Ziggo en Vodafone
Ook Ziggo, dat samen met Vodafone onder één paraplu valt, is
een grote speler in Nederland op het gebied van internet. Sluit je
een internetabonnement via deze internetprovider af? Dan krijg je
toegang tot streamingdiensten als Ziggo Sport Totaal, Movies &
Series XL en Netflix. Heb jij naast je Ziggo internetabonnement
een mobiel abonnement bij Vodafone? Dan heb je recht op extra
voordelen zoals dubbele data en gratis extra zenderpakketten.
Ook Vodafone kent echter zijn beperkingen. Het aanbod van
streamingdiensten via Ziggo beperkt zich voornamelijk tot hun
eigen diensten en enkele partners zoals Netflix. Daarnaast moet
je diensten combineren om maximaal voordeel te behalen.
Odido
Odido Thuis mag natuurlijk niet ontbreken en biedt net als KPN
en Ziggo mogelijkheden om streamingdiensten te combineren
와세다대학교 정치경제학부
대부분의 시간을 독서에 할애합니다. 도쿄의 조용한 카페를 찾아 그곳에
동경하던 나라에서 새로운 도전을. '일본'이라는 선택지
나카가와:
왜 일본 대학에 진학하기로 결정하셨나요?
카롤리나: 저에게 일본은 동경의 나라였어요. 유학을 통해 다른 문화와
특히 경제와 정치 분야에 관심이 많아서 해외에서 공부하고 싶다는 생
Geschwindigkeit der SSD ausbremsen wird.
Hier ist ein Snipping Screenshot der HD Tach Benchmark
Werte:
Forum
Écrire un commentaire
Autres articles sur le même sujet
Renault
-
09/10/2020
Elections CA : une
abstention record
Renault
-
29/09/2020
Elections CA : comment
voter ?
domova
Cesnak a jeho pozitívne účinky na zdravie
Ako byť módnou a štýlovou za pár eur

**WORK TO COMPLETE**
Check each line of the records for "streamingdiensten" and copy the ones that contain it.

**RESPONSE AREA**
toegang tot streamingdiensten als Ziggo Sport Totaal, Movies &
streamingdiensten via Ziggo beperkt zich voornamelijk tot hun
en Ziggo mogelijkheden om streamingdiensten te combineren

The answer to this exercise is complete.